Exercise: Continue the forum thread on wiring LEDs below, starting right after its last post.

*** Text section ***

Noted... Nood Mistake :~

fungus:
Voltage regulator? Probably not. 5V supplies are common household items in 2013.

That one I am lost on a little. One of the Tutorials I was reading said. If you are using 3, 3.0 Volt LEDs that you would need a 9 volt supply. and if you wanted to use 4 leds you would need a 12 volt supply. What did I not get out of that tutorial.

Also Thansk for the help..

kculm:
That one I am lost on a little. One of the Tutorials I was reading said. If you are using 3, 3.0 Volt LEDs that you would need a 9 volt supply. and if you wanted to use 4 leds you would need a 12 volt supply.

That's if you put them in series.

If you put them in parallel you only need enough volts for one LED.

fungus:
That's if you put them in series.

If you put them in parallel you only need enough volts for one LED.

Just to make sure I understand the differences.

Series is + to - to + to - and so on.

and

Parallel is + to + to + and - to - to - and so on.

Using the Tool at http://led.linear1.org/led.wiz

it has me using 3, 56 ohms resistors for the red. one resistor for every two LEDS. but it places them on the cathode. I am using common cathode LEDS so is it OK to put them On the Anodes?

I am learning a lot thanks

kculm:
it has me using 3, 56 ohms resistors for the red. one resistor for every two LEDS. but it places them on the cathode. I am using common cathode LEDS so is it OK to put them On the Anodes?

Yes.

Sorry to bug once more, But as I said before i am very new to this. i was hoping maybe you could help me out one more time. I have only worked with transistors once and I was fallowing a video.

In my case using RGB common cathodes do I put the pin out of the Arduino to the Base, 5v to the collector and the LED Anode to the Emitter. Or and I way off.

*** Data extract ***

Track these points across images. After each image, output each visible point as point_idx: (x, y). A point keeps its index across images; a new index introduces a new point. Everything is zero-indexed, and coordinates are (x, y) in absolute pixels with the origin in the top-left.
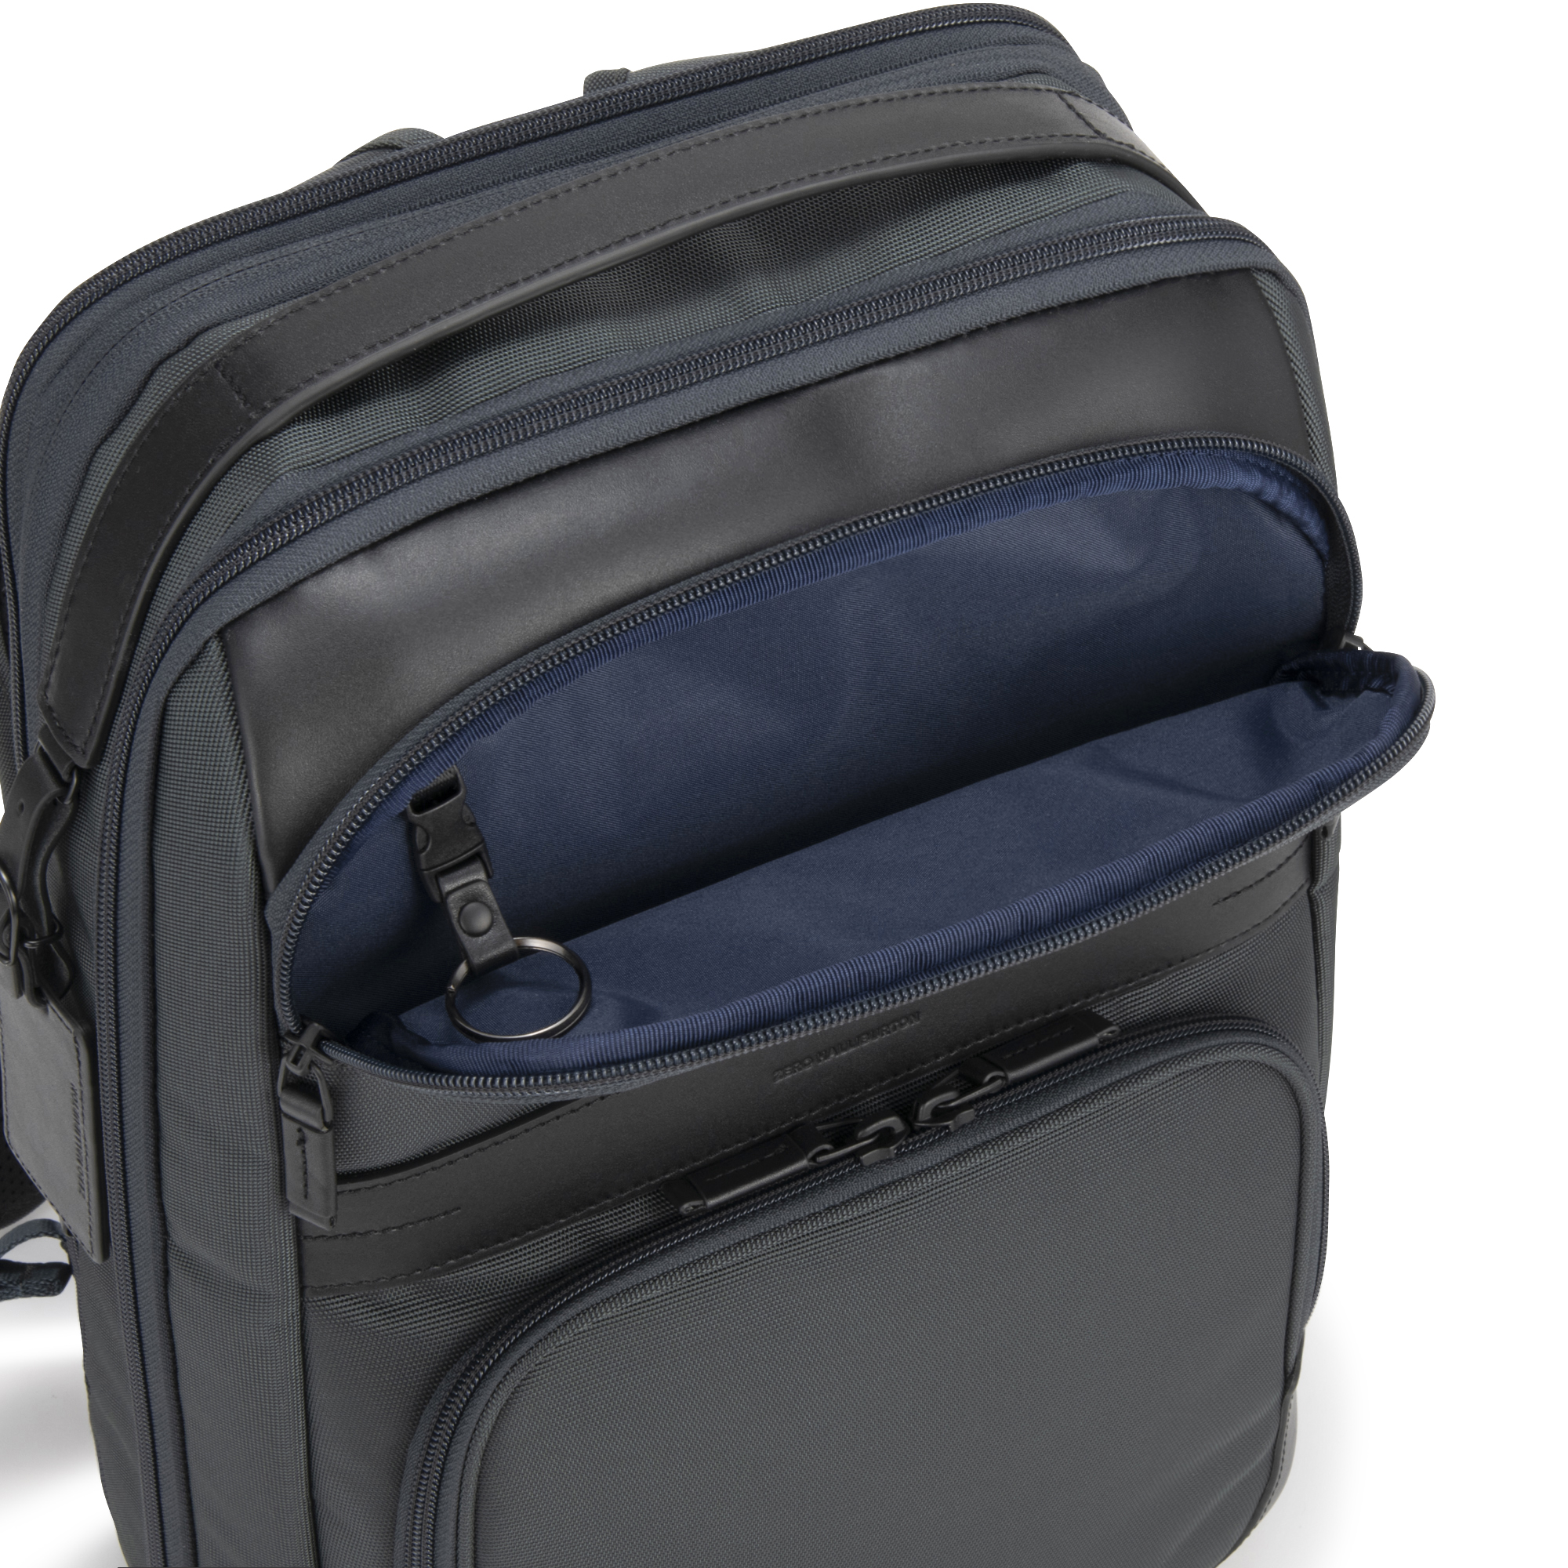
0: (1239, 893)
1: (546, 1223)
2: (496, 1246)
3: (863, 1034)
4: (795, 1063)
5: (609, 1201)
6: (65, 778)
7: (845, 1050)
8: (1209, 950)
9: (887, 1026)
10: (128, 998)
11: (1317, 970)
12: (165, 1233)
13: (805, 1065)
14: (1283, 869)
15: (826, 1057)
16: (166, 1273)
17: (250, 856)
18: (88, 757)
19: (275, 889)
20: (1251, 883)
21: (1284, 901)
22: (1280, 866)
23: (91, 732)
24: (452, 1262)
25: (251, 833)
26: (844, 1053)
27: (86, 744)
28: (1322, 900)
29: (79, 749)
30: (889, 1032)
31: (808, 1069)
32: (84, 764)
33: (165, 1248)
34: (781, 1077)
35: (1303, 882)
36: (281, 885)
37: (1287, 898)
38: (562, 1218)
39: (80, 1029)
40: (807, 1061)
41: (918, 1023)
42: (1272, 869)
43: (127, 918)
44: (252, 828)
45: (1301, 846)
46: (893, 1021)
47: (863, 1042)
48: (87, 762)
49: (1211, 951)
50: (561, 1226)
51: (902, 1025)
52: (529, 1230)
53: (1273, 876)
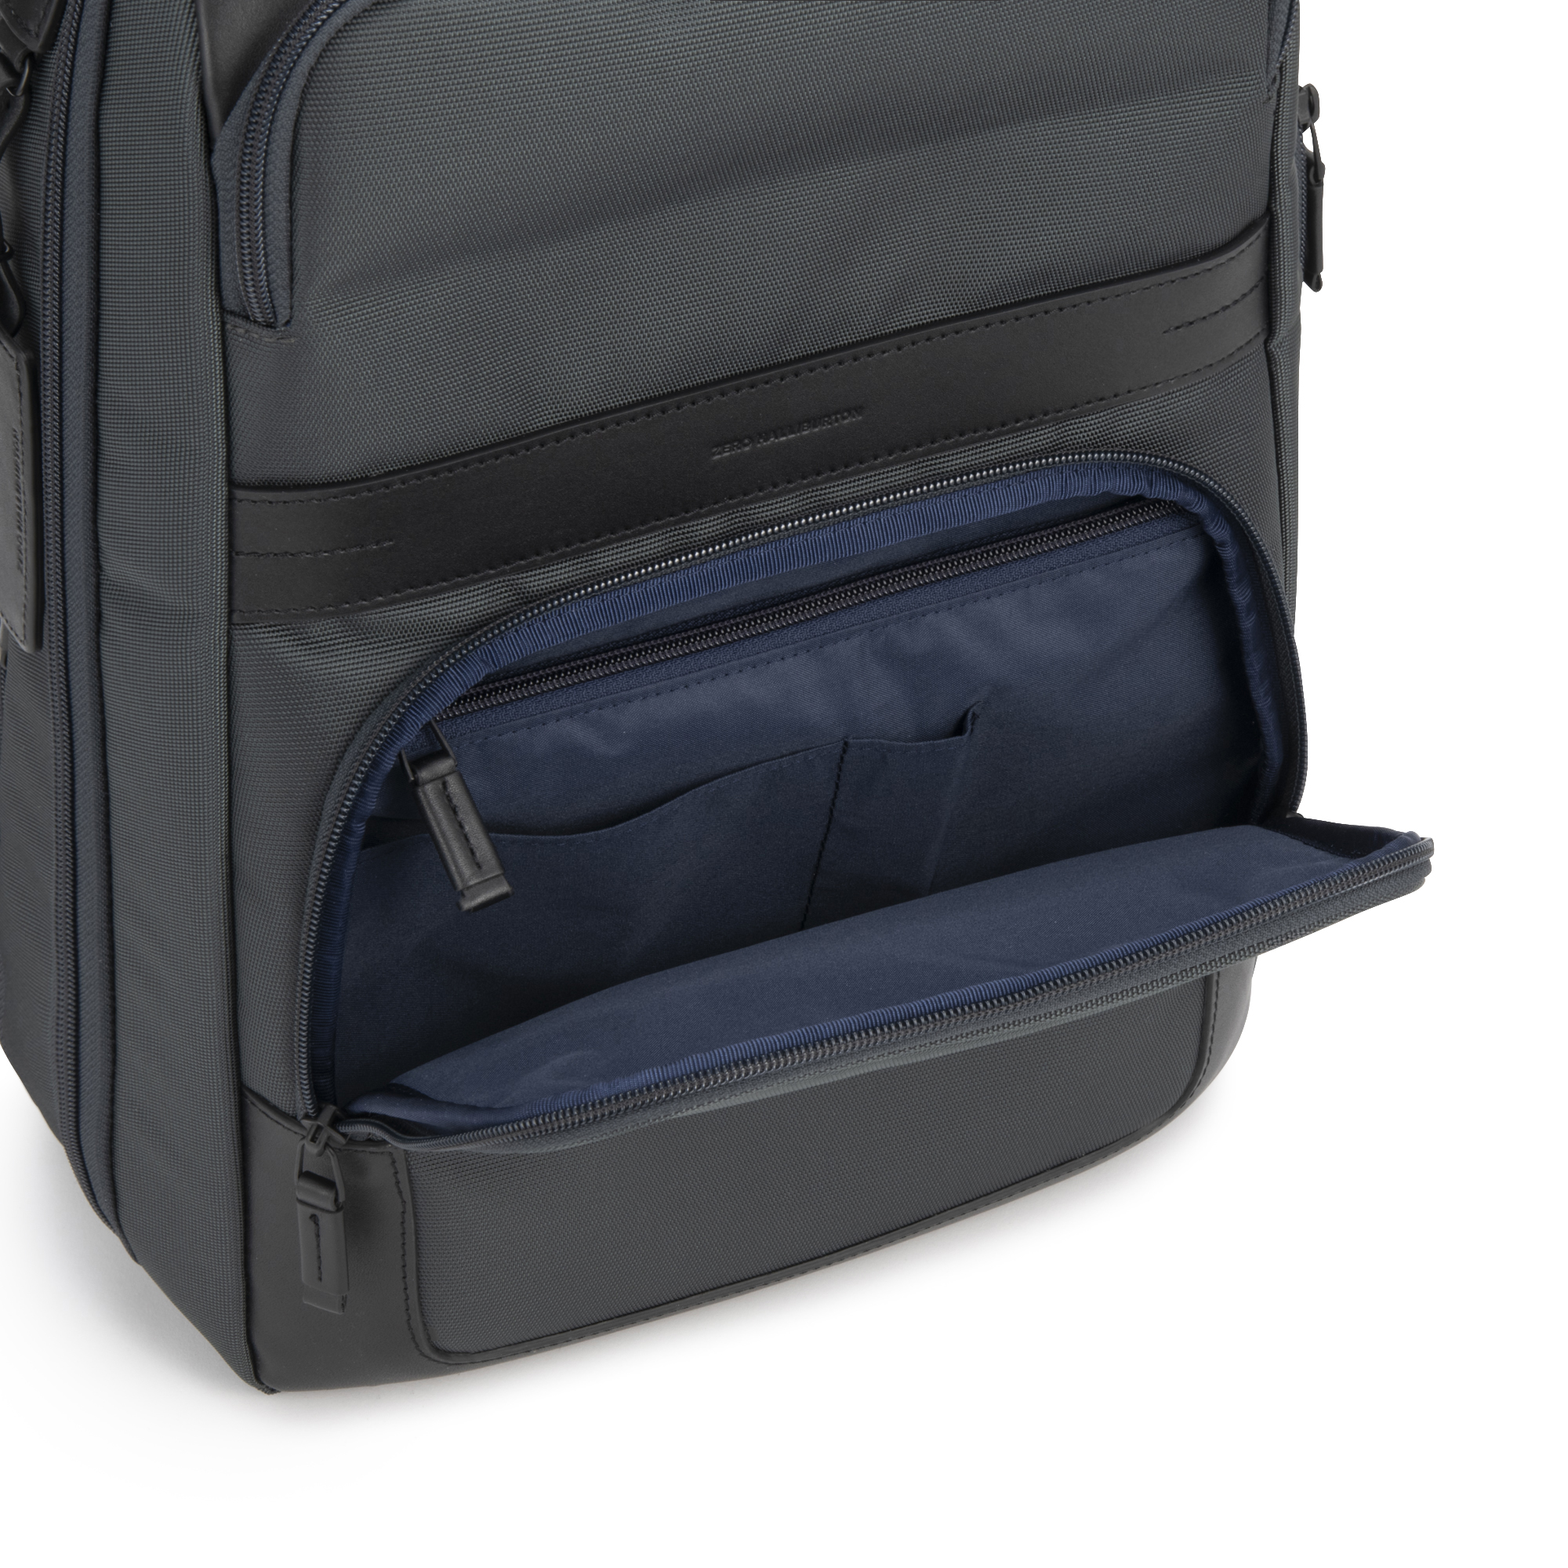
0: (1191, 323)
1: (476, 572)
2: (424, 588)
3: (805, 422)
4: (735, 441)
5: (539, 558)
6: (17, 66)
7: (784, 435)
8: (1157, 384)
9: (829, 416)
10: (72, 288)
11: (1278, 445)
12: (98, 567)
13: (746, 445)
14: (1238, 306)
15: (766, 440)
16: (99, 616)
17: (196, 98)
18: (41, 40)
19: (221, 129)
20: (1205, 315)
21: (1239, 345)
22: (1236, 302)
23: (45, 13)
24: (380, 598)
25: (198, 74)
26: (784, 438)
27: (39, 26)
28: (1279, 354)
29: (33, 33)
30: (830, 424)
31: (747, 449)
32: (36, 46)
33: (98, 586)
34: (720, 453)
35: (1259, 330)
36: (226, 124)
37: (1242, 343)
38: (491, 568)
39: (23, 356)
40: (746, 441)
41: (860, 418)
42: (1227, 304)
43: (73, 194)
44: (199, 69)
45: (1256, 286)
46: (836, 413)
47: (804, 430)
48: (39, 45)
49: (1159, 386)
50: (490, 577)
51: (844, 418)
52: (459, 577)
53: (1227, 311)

***
*** Data extract ***

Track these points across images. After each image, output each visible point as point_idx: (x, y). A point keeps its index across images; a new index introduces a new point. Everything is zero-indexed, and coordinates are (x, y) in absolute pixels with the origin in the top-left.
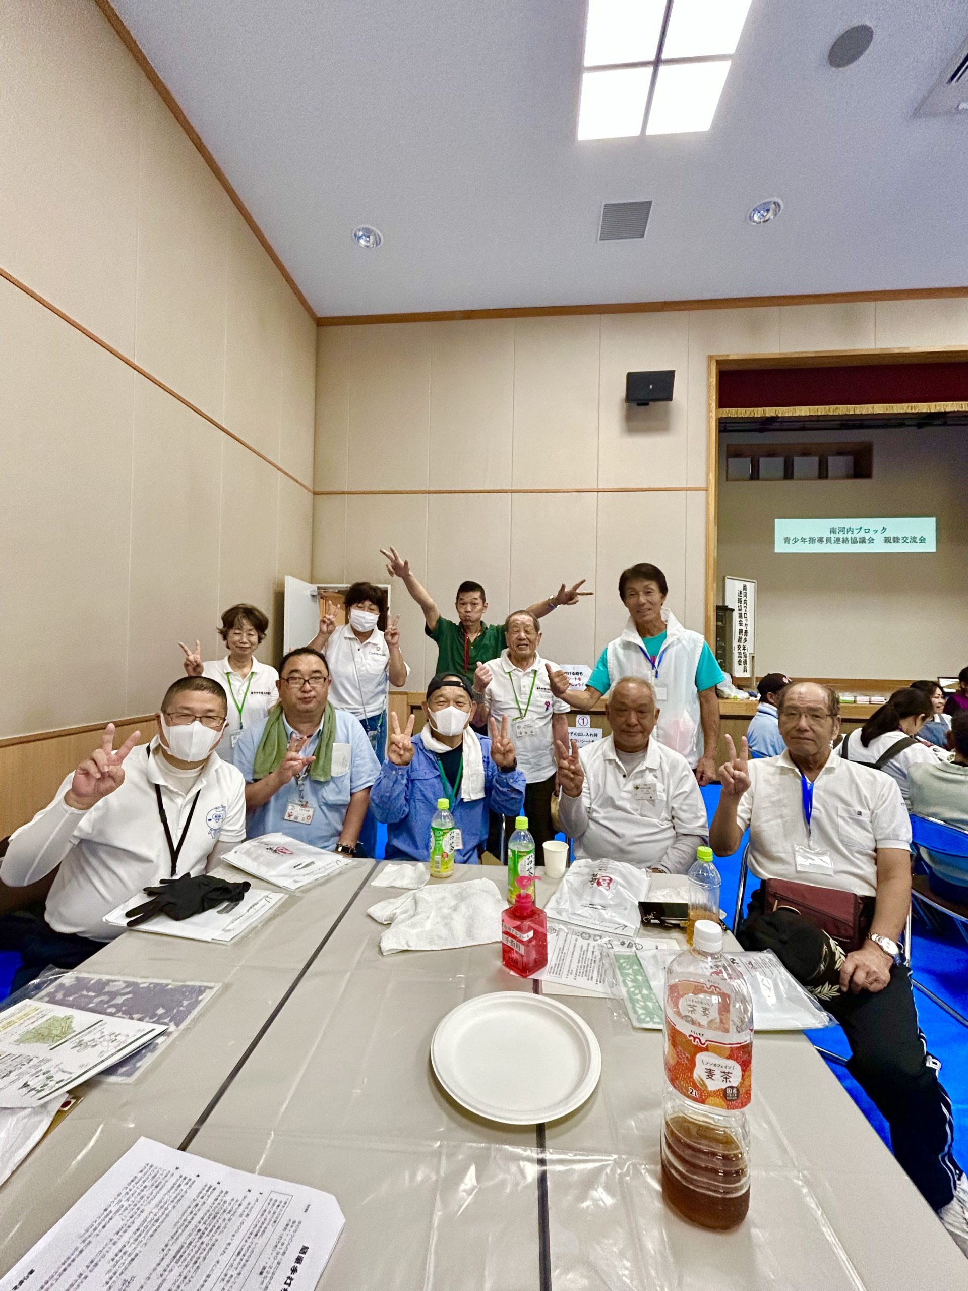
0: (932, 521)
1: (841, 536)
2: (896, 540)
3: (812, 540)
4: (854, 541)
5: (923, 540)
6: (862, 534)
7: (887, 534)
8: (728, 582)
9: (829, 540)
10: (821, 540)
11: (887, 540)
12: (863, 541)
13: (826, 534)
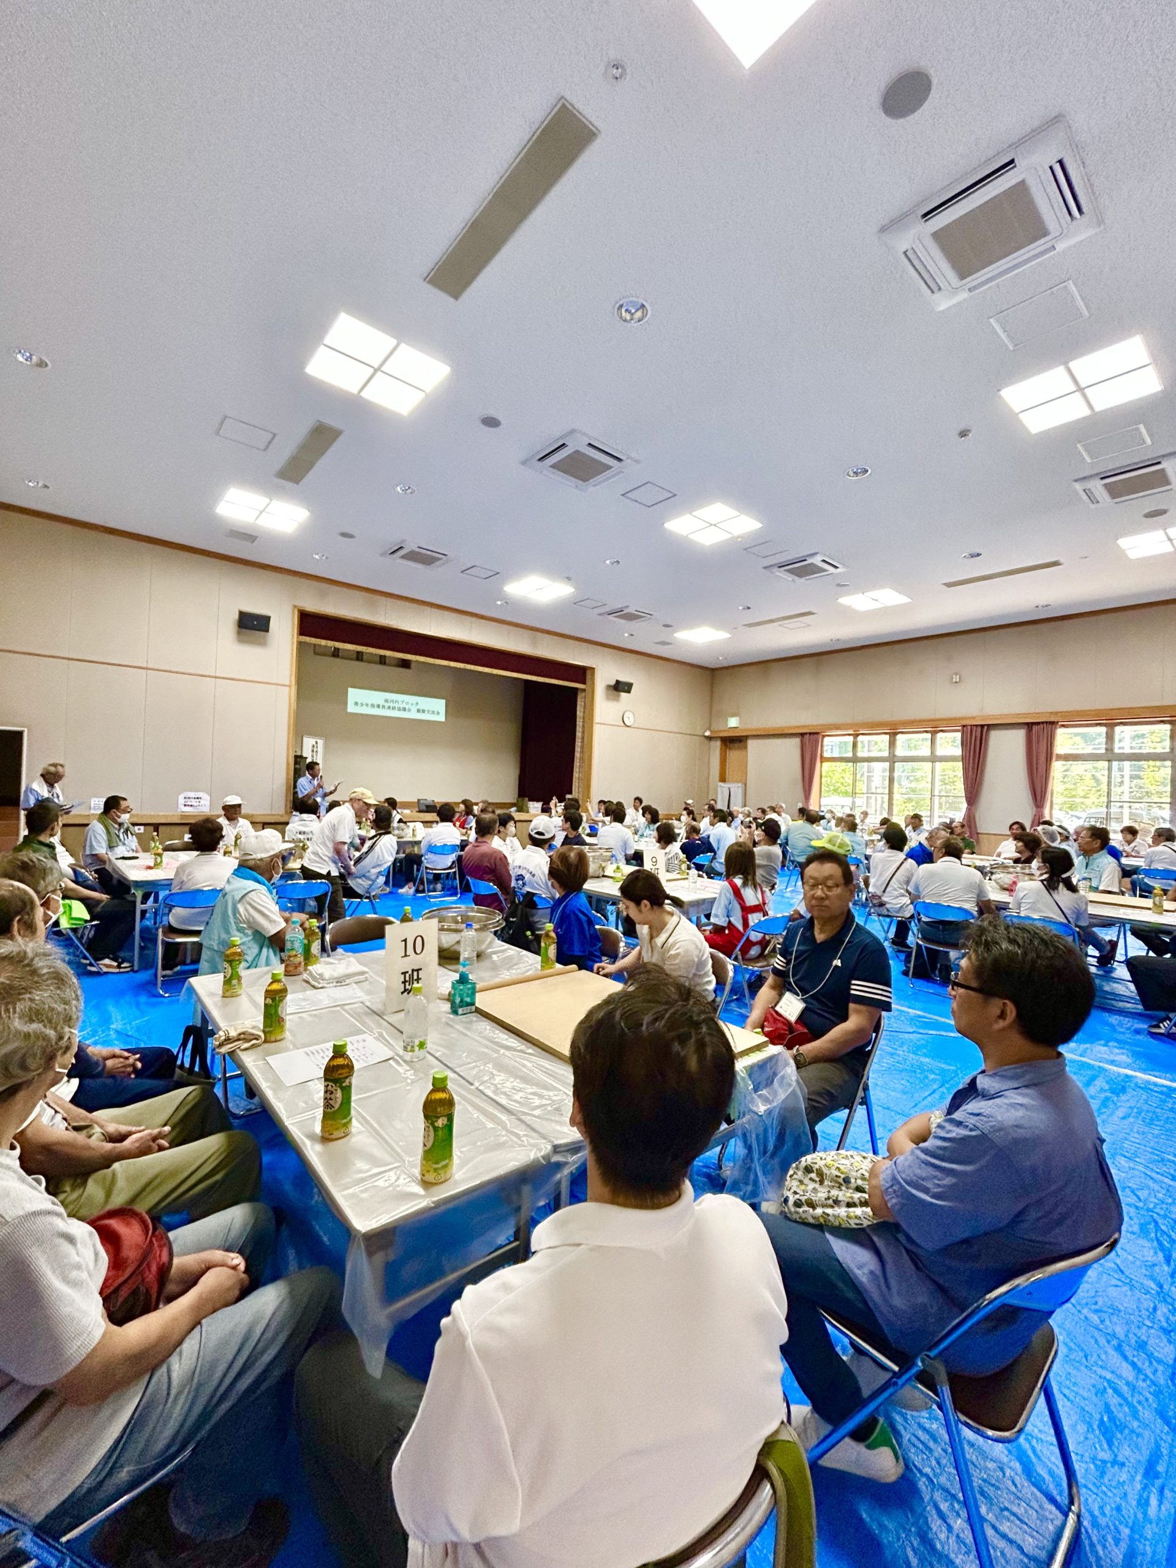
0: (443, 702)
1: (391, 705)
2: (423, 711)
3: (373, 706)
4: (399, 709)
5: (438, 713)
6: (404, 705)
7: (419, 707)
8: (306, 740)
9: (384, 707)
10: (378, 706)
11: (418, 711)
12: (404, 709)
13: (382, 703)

***
*** Data extract ***

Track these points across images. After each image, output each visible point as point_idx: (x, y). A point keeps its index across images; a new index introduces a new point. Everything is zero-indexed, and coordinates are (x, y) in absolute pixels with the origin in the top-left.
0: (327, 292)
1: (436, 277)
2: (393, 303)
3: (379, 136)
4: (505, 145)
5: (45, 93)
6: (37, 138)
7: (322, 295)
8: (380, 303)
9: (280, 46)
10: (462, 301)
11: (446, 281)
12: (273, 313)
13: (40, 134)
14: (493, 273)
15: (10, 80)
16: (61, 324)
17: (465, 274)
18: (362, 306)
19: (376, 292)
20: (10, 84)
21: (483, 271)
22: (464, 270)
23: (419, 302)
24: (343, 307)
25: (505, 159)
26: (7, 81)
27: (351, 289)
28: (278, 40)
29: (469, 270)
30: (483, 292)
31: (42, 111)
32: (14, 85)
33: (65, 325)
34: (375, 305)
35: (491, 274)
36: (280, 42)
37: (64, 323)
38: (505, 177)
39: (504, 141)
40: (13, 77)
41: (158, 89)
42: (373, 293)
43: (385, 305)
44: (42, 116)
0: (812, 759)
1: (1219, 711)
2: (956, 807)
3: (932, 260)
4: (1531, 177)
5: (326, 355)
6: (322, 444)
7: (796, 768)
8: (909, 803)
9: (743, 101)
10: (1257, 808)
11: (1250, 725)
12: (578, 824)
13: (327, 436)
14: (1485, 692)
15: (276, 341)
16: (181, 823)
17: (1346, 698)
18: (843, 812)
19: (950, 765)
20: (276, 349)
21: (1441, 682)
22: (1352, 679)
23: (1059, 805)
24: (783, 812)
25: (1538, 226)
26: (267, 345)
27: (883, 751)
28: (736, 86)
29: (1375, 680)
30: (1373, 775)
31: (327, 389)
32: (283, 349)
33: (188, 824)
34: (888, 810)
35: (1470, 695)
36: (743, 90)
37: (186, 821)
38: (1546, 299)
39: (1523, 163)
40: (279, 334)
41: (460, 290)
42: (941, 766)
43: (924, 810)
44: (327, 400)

***

Task response:
kculm:
In my case using RGB common cathodes do I put the pin out of the Arduino to the Base, 5v to the collector and the LED Anode to the Emitter.

Yes.

Beware though, with the transistor up near the 5V line it will only work if you use a PNP transistor, not an NPN.

fungus:
Yes.

Beware though, with the transistor up near the 5V line it will only work if you use a PNP transistor, not an NPN.

Darn, I spent all day reading up On NPN because I have a bunch. If you don't mind can I ask you a few more questions,

First, Do i have to use Transistors? When I hook it up to My Arduino (with the right resistors) it works like a charm. But when i put it on a Bread Board with a atTiny85 and my DC power supply set to 5v. it works. Not a well, the transition are not as smooth. Is that because of the lack of transistors or is it the at85 .

And lastly. will I need a resistor on the base pin of the PNP if so can you recommend the size.

Once more Thank you for all your help. I would like to repay you some how.

Hi,

Just wondering what pin definitions you use in place of these on the ATTiny85 version?

// Output pins for PWM
#define  R_PIN  3  // Red LED
#define  G_PIN  5  // Green LED
#define  B_PIN  6  // Blue LED

As there is no D6 on that uC I'm hoping your ATTiny85 version was using 0, 1 and 4 (physical legs 5,6 & 3) which have hardware PWM support for that analogWrite() later in the sketch.

Cheers ! Geoff

strykeroz:
Hi,

Just wondering what pin definitions you use in place of these on the ATTiny85 version?

// Output pins for PWM

#define  R_PIN  3  // Red LED
#define  G_PIN  5  // Green LED
#define  B_PIN  6  // Blue LED


As there is no D6 on that uC I'm hoping your ATTiny85 version was using 0, 1 and 4 (physical legs 5,6 & 3) which have hardware PWM support for that analogWrite() later in the sketch.

Cheers ! Geoff

Sorry I posted the sketch for the Arduino.

On the at85 I use 3,Red 0,Green 1,Blue.

kculm:
On the at85 I use 3,Red 0,Green 1,Blue.

Shuffle that red over to D4 and I think you'll have a better result. The tiny core doesn't give you hardware PWM control on D3 so the effect of analogWrite() will be a harsh cut-over from OFF to ON.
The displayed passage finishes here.